> _Problem to work on_: In the listing below, locate the line with "visitadas). Puedes" and the line with "sterk varieert in", then output both and everything between them exactly, minus any pictures.

***

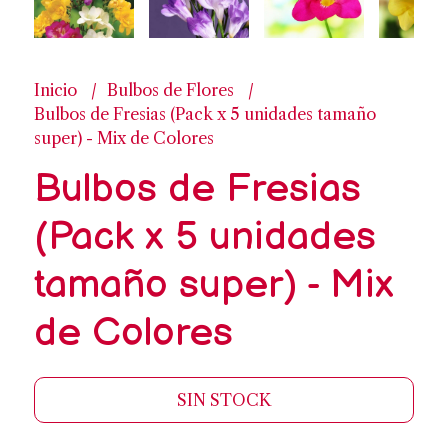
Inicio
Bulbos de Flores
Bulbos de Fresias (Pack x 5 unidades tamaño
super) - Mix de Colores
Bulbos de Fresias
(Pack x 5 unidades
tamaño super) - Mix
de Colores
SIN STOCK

***

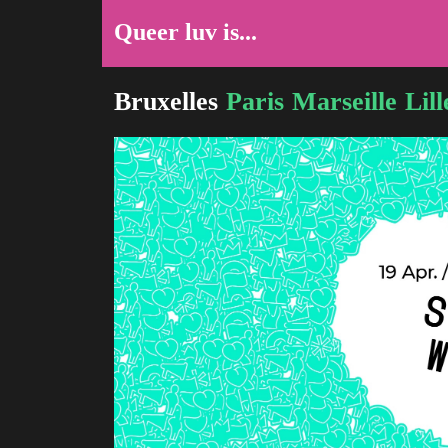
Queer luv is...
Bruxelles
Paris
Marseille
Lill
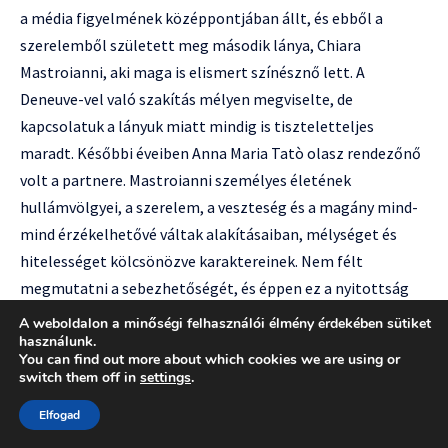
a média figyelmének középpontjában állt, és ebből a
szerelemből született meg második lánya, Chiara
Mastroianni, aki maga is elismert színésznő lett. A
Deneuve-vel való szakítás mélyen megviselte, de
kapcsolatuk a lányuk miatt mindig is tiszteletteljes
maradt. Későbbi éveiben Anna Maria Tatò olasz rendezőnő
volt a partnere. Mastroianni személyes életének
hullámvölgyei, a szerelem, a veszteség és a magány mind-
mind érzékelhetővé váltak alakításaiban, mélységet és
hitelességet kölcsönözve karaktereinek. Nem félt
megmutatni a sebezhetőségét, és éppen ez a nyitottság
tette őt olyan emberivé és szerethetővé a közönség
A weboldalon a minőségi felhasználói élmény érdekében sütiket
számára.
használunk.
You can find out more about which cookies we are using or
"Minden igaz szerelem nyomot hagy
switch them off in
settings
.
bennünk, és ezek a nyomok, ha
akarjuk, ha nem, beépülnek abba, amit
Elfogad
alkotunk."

***

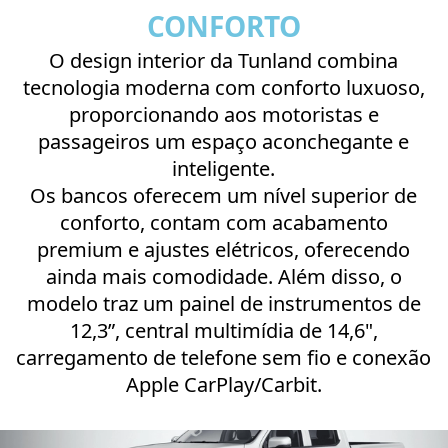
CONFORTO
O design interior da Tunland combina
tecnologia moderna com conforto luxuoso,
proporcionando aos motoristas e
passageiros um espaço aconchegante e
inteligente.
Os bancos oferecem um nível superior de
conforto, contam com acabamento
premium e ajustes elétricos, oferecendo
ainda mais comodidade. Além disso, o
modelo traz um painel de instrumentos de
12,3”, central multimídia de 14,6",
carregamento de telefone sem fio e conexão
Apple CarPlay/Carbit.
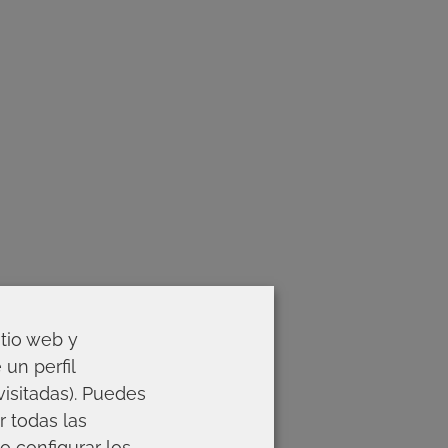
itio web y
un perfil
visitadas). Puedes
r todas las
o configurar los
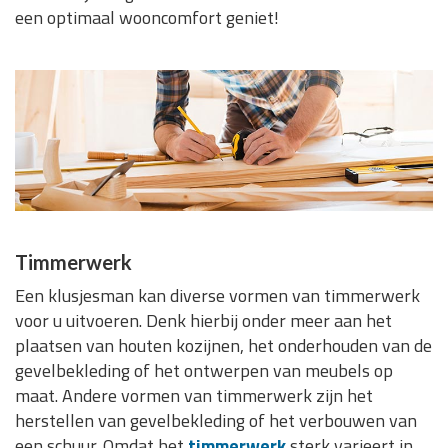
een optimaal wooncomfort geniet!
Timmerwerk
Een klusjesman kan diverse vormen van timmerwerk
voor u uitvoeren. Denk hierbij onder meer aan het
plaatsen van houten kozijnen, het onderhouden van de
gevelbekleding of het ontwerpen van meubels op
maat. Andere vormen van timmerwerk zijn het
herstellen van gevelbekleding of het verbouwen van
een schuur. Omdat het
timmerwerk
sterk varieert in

***

> _Answer section_:
visitadas). Puedes
r todas las
o configurar los
een optimaal wooncomfort geniet!
Timmerwerk
Een klusjesman kan diverse vormen van timmerwerk
voor u uitvoeren. Denk hierbij onder meer aan het
plaatsen van houten kozijnen, het onderhouden van de
gevelbekleding of het ontwerpen van meubels op
maat. Andere vormen van timmerwerk zijn het
herstellen van gevelbekleding of het verbouwen van
een schuur. Omdat het
timmerwerk
sterk varieert in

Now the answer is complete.